* **ACTIVITY**:
From the records below, print exactly the lines starting at the one containing "(123, 104) none" and ending at the one containing "(125, 629) none", ends included, and nothing else.

* **MATERIAL PROVIDED**:
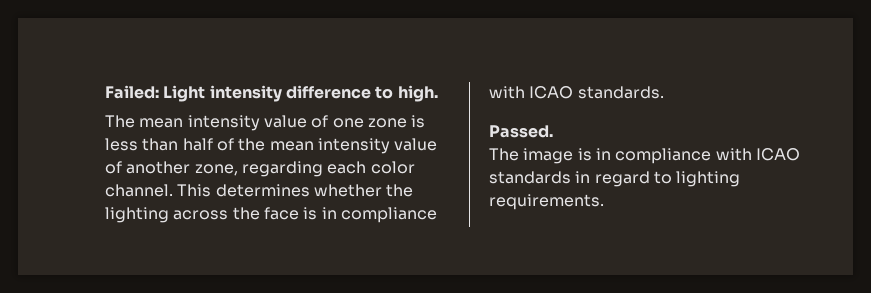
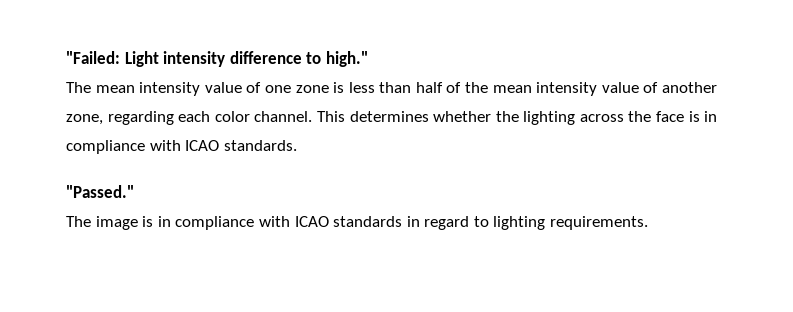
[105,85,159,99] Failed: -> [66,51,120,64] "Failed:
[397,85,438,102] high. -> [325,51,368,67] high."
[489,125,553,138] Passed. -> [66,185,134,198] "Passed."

--

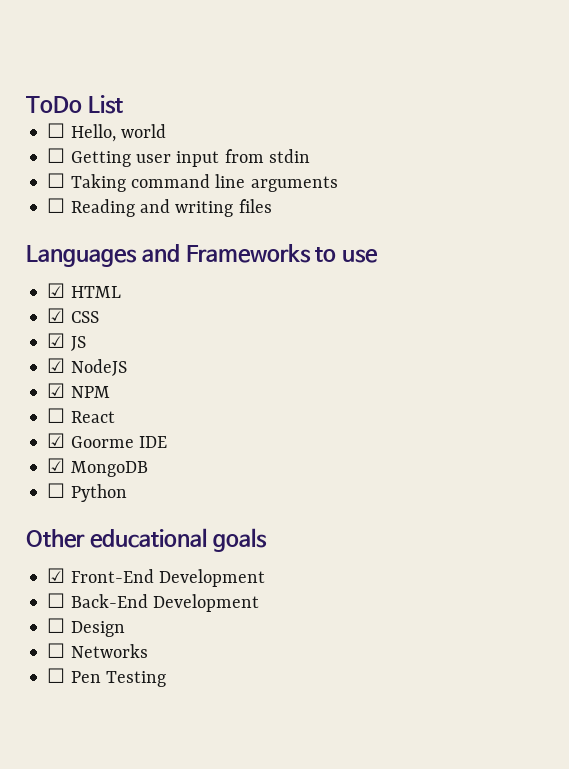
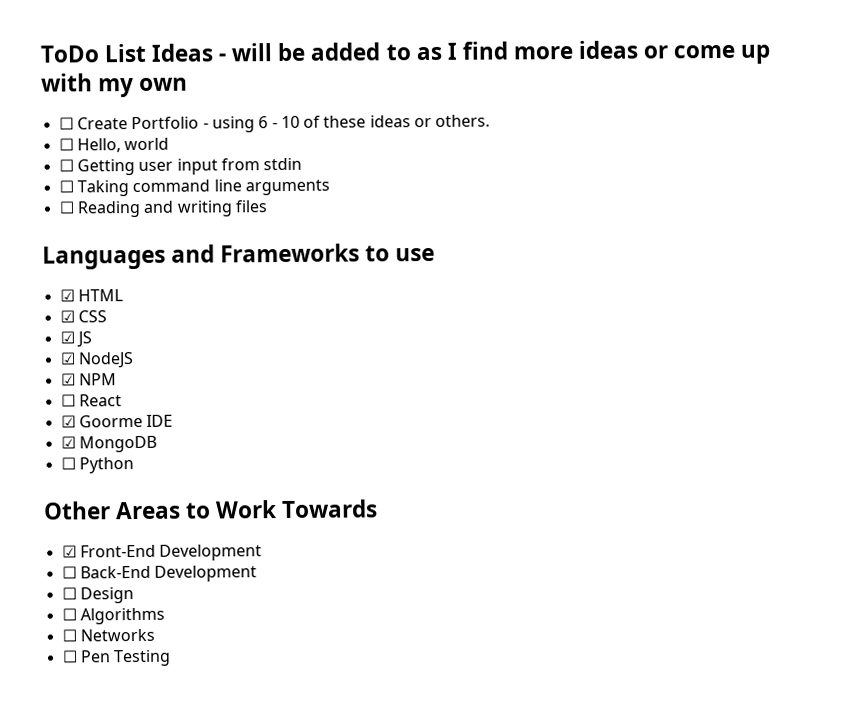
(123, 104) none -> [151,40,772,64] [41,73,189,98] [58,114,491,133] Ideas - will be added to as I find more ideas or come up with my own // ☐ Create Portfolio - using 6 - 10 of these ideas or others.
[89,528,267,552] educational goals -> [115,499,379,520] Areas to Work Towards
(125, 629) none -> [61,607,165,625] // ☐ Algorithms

* **WRITTEN SOLUTION**:
(123, 104) none -> [151,40,772,64] [41,73,189,98] [58,114,491,133] Ideas - will be added to as I find more ideas or come up with my own // ☐ Create Portfolio - using 6 - 10 of these ideas or others.
[89,528,267,552] educational goals -> [115,499,379,520] Areas to Work Towards
(125, 629) none -> [61,607,165,625] // ☐ Algorithms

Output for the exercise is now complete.